We use the jsonwebtoken library to handle tokens.

Installation

npm install jsonwebtoken

Generating a Token (On Login)

When a user successfully logs in, you "Sign" a token and send it to them.

generateToken.js
const jwt = require('jsonwebtoken');

const token = jwt.sign(
{ userId: user._id, role: 'student' }, // Payload
process.env.JWT_SECRET, // Your Secret Key
{ expiresIn: '1h' } // Token expires in 1 hour
);

res.json({ token });

Verifying a Token (Middleware)

When the user wants to access a "Protected" route, they send the token in the Header. Your server verifies it:

verifyToken.js
const verifyToken = (req, res, next) => {
const token = req.header('Authorization');

if (!token) return res.status(401).send("Access Denied!");

try {
const verified = jwt.verify(token, process.env.JWT_SECRET);
req.user = verified; // Add user info to the request object
next(); // Move to the actual route
} catch (err) {
res.status(400).send("Invalid Token!");
}
};

4. Where to store the Token?

As a developer, you have two main choices for where the browser should save the token:

LocationSecurityComplexity
LocalStorageVulnerable to XSS (Scripts can steal it).Very Easy to use.
HttpOnly CookieImmune to XSS. (Best Practice).Requires more setup.

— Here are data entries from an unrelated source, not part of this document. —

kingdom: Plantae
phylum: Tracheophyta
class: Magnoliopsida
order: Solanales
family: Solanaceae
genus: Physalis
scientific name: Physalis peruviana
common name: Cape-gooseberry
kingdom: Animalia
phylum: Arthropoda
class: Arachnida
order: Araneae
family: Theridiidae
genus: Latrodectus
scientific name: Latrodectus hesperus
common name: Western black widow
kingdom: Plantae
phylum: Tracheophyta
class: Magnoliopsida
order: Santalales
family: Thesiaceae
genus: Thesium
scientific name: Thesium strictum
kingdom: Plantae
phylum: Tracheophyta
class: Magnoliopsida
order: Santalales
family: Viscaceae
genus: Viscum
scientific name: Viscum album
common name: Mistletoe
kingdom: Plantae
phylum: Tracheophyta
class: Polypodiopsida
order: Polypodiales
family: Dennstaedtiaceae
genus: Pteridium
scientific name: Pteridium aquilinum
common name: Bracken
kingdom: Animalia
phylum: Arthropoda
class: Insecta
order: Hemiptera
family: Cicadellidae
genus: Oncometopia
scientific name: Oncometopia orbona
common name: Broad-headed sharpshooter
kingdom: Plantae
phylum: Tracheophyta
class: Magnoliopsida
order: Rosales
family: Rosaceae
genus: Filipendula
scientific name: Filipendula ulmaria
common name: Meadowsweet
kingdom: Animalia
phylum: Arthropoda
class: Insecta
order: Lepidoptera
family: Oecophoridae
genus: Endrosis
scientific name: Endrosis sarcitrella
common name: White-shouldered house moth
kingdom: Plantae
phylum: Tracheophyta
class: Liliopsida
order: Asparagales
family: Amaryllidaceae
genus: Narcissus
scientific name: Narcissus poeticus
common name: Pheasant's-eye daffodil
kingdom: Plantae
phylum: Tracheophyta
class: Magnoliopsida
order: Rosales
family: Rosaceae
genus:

At CodeHarborHub, we recommend starting with LocalStorage for learning, but moving to HttpOnly Cookies for professional projects.

5. The "Secret Key" Rule

Your JWT_SECRET is the most important piece of data in your backend.

  • If someone gets your secret, they can create tokens for any user and log in as anyone (even the Admin!).
  • Always store your secret in a .env file and never push it to GitHub.

Practice: The Token Decoder

  1. Go to JWT.io.
  2. Paste a token you generated in your code.
  3. Look at the "Payload" on the right. Can you see your userId?
  4. Try changing a single letter in the token string. Watch how the "Signature Invalid" warning appears!
Token Expiration

Always set an expiration time (like 1h or 7d). If a token is ever stolen, it won't be useful forever. For "Master" level security, look into Refresh Tokens later!